:: Problem statement ::
Nothing may be dropped or added when the entries below are copied.
━━━ Material supplied ━━━
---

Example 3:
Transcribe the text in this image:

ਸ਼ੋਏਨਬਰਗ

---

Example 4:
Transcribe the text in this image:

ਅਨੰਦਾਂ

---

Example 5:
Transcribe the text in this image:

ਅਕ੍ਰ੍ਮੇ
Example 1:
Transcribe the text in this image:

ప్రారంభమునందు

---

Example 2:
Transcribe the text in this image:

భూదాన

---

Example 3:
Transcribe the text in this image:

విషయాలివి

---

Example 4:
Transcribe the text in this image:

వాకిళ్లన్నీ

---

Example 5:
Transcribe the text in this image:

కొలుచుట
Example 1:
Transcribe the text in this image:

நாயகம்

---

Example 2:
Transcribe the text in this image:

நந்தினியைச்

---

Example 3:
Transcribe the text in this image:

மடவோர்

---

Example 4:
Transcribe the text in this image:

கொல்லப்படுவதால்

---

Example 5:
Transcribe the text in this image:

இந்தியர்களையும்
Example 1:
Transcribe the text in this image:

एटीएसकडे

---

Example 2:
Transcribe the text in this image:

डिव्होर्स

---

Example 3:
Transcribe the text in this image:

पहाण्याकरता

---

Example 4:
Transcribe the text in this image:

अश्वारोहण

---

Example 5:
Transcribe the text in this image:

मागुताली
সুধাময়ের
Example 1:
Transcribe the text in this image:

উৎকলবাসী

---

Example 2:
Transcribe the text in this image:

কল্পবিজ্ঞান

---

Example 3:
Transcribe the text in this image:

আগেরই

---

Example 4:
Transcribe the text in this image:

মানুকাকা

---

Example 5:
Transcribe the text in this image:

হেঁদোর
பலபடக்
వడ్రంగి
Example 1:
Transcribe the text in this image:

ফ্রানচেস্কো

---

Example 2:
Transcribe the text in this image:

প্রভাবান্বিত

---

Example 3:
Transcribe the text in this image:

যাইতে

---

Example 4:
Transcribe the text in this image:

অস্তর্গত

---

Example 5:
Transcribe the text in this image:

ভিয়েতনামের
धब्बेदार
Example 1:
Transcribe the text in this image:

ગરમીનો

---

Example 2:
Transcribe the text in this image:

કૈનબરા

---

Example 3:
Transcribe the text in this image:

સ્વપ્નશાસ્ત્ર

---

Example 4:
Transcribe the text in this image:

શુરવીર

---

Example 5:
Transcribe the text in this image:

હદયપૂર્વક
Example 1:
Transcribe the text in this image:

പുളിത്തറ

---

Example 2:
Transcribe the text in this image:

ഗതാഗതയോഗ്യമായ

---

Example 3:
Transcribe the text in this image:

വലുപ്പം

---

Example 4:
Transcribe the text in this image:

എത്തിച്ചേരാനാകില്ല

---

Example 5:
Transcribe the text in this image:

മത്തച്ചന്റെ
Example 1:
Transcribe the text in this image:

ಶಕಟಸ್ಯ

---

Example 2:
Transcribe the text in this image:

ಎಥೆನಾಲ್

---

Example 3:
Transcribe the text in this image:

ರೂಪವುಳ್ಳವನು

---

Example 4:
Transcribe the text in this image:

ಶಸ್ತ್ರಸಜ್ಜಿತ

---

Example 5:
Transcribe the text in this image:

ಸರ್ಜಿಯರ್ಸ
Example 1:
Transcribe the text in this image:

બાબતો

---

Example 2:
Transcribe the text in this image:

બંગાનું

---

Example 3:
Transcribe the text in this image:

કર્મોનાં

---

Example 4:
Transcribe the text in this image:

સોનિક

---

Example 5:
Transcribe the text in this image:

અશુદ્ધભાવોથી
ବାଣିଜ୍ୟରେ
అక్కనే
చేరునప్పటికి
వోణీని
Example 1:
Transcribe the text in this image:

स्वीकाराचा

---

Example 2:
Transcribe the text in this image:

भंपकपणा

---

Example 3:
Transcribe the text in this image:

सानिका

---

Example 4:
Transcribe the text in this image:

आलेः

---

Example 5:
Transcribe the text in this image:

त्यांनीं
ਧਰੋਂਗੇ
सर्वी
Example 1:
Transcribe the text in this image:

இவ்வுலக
━━━
:: Output below ::
---

Example 3:
Transcribe the text in this image:

ਸ਼ੋਏਨਬਰਗ

---

Example 4:
Transcribe the text in this image:

ਅਨੰਦਾਂ

---

Example 5:
Transcribe the text in this image:

ਅਕ੍ਰ੍ਮੇ
Example 1:
Transcribe the text in this image:

ప్రారంభమునందు

---

Example 2:
Transcribe the text in this image:

భూదాన

---

Example 3:
Transcribe the text in this image:

విషయాలివి

---

Example 4:
Transcribe the text in this image:

వాకిళ్లన్నీ

---

Example 5:
Transcribe the text in this image:

కొలుచుట
Example 1:
Transcribe the text in this image:

நாயகம்

---

Example 2:
Transcribe the text in this image:

நந்தினியைச்

---

Example 3:
Transcribe the text in this image:

மடவோர்

---

Example 4:
Transcribe the text in this image:

கொல்லப்படுவதால்

---

Example 5:
Transcribe the text in this image:

இந்தியர்களையும்
Example 1:
Transcribe the text in this image:

एटीएसकडे

---

Example 2:
Transcribe the text in this image:

डिव्होर्स

---

Example 3:
Transcribe the text in this image:

पहाण्याकरता

---

Example 4:
Transcribe the text in this image:

अश्वारोहण

---

Example 5:
Transcribe the text in this image:

मागुताली
সুধাময়ের
Example 1:
Transcribe the text in this image:

উৎকলবাসী

---

Example 2:
Transcribe the text in this image:

কল্পবিজ্ঞান

---

Example 3:
Transcribe the text in this image:

আগেরই

---

Example 4:
Transcribe the text in this image:

মানুকাকা

---

Example 5:
Transcribe the text in this image:

হেঁদোর
பலபடக்
వడ్రంగి
Example 1:
Transcribe the text in this image:

ফ্রানচেস্কো

---

Example 2:
Transcribe the text in this image:

প্রভাবান্বিত

---

Example 3:
Transcribe the text in this image:

যাইতে

---

Example 4:
Transcribe the text in this image:

অস্তর্গত

---

Example 5:
Transcribe the text in this image:

ভিয়েতনামের
धब्बेदार
Example 1:
Transcribe the text in this image:

ગરમીનો

---

Example 2:
Transcribe the text in this image:

કૈનબરા

---

Example 3:
Transcribe the text in this image:

સ્વપ્નશાસ્ત્ર

---

Example 4:
Transcribe the text in this image:

શુરવીર

---

Example 5:
Transcribe the text in this image:

હદયપૂર્વક
Example 1:
Transcribe the text in this image:

പുളിത്തറ

---

Example 2:
Transcribe the text in this image:

ഗതാഗതയോഗ്യമായ

---

Example 3:
Transcribe the text in this image:

വലുപ്പം

---

Example 4:
Transcribe the text in this image:

എത്തിച്ചേരാനാകില്ല

---

Example 5:
Transcribe the text in this image:

മത്തച്ചന്റെ
Example 1:
Transcribe the text in this image:

ಶಕಟಸ್ಯ

---

Example 2:
Transcribe the text in this image:

ಎಥೆನಾಲ್

---

Example 3:
Transcribe the text in this image:

ರೂಪವುಳ್ಳವನು

---

Example 4:
Transcribe the text in this image:

ಶಸ್ತ್ರಸಜ್ಜಿತ

---

Example 5:
Transcribe the text in this image:

ಸರ್ಜಿಯರ್ಸ
Example 1:
Transcribe the text in this image:

બાબતો

---

Example 2:
Transcribe the text in this image:

બંગાનું

---

Example 3:
Transcribe the text in this image:

કર્મોનાં

---

Example 4:
Transcribe the text in this image:

સોનિક

---

Example 5:
Transcribe the text in this image:

અશુદ્ધભાવોથી
ବାଣିଜ୍ୟରେ
అక్కనే
చేరునప్పటికి
వోణీని
Example 1:
Transcribe the text in this image:

स्वीकाराचा

---

Example 2:
Transcribe the text in this image:

भंपकपणा

---

Example 3:
Transcribe the text in this image:

सानिका

---

Example 4:
Transcribe the text in this image:

आलेः

---

Example 5:
Transcribe the text in this image:

त्यांनीं
ਧਰੋਂਗੇ
सर्वी
Example 1:
Transcribe the text in this image:

இவ்வுலக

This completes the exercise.